▶ [DATA SUPPLIED]
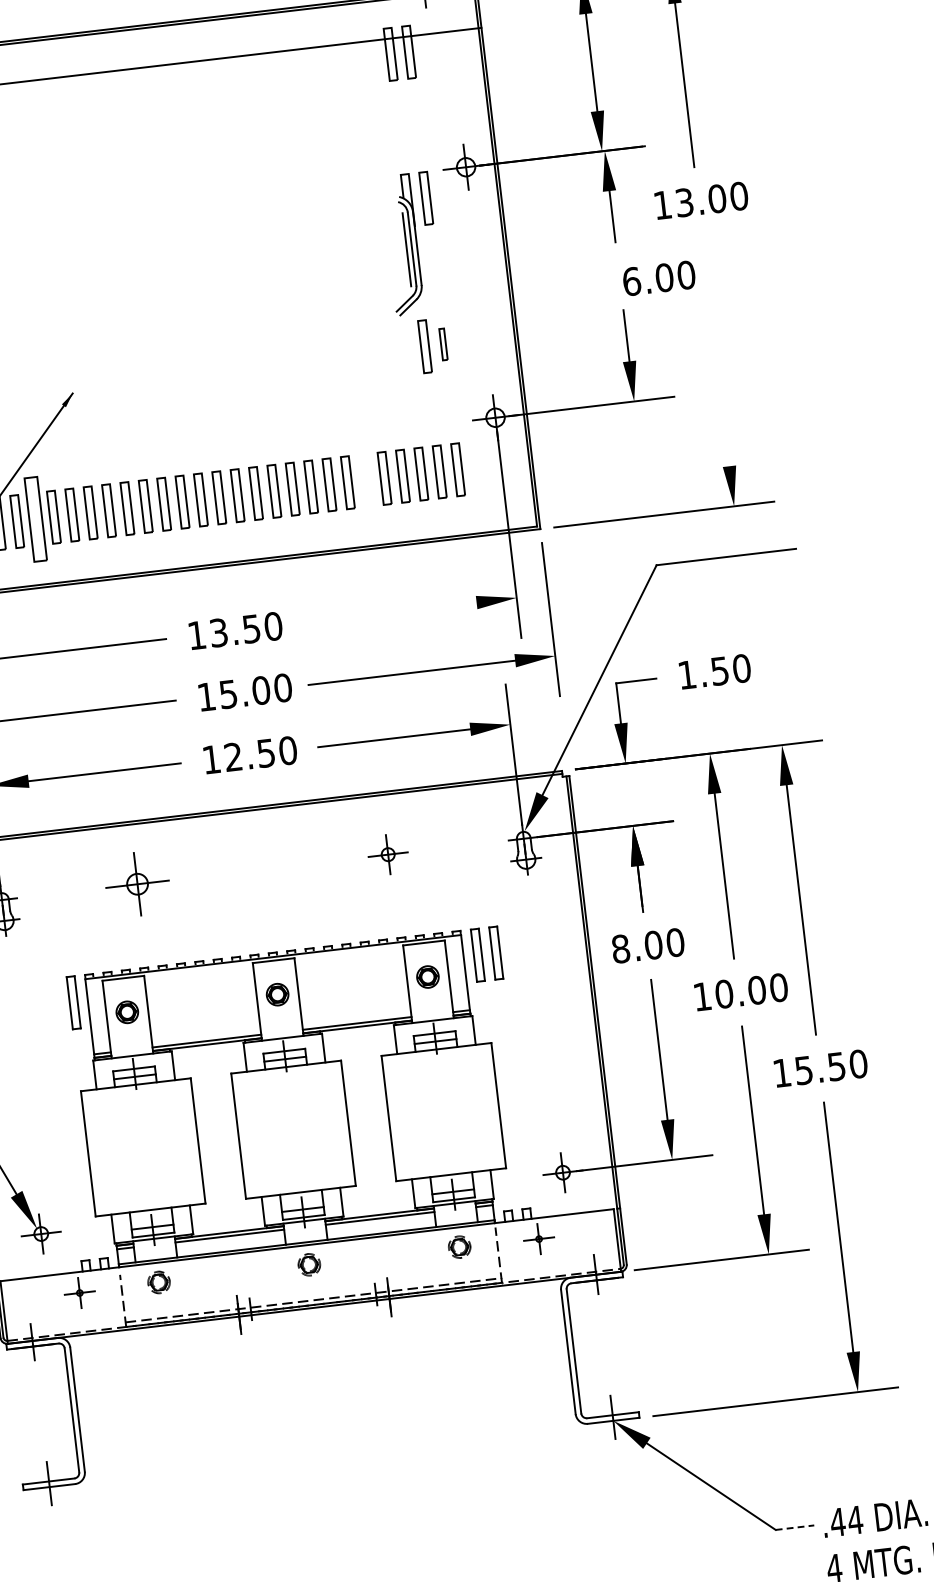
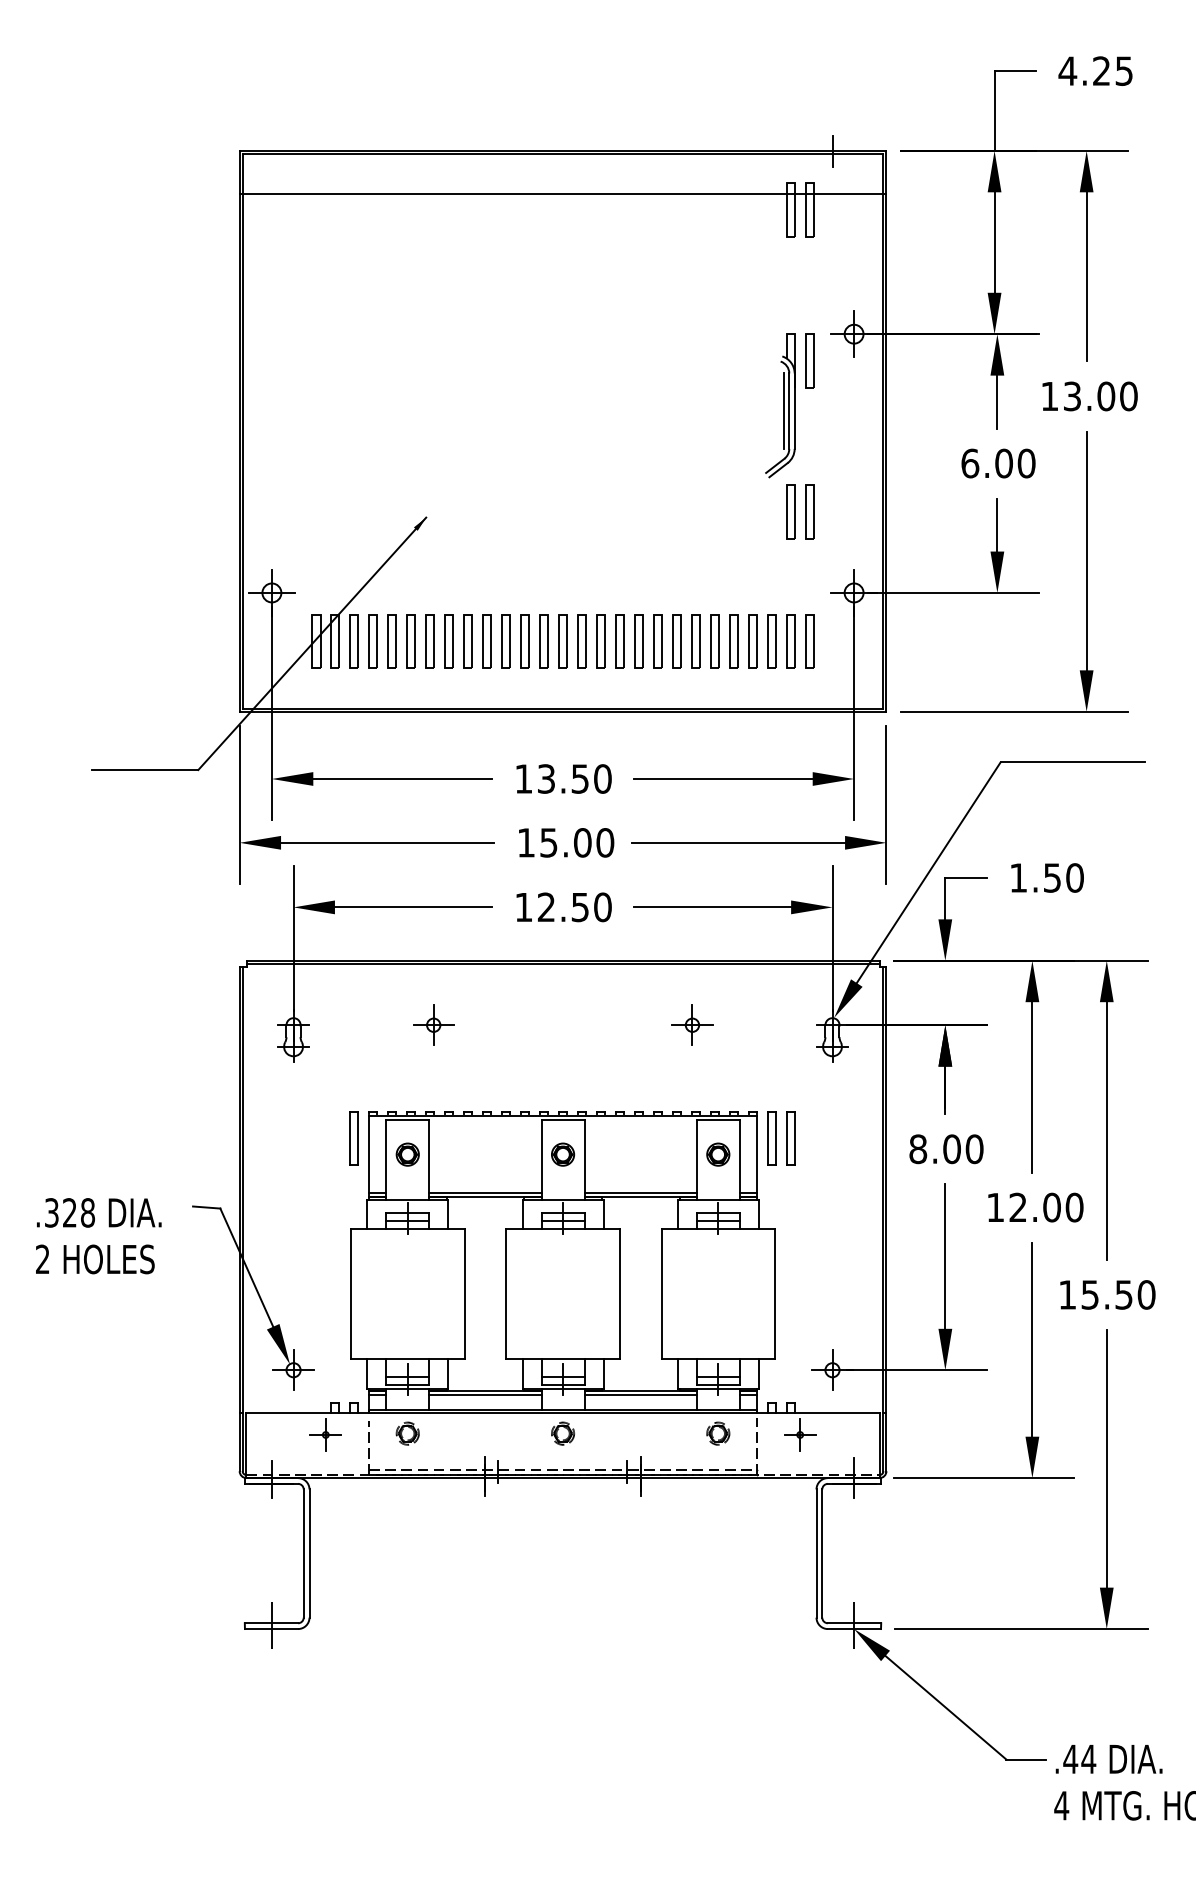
text: (659, 278) -> (998, 463), moved
part: (443, 343) -> (809, 511), size x1.67
line: (715, 350) -> (1086, 550), added
part: (365, 480) -> (714, 641), added
part: (34, 519) -> (372, 641), size x0.62
line: (390, 613) -> (723, 779), added
part: (137, 883) -> (433, 1024), size x0.62
text: (724, 994) -> (1018, 1207), 10.00 -> 12.00
line: (795, 1527) -> (1026, 1759), dashed -> solid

▶ [PROBLEM TO SOLVE] All lines from the one with "line: (390, 613) -> (723, 779), added" to the end of the material above should be copied exactly, both ends included, and nothing else.

▶ [FINAL ANSWER]
line: (390, 613) -> (723, 779), added
part: (137, 883) -> (433, 1024), size x0.62
text: (724, 994) -> (1018, 1207), 10.00 -> 12.00
line: (795, 1527) -> (1026, 1759), dashed -> solid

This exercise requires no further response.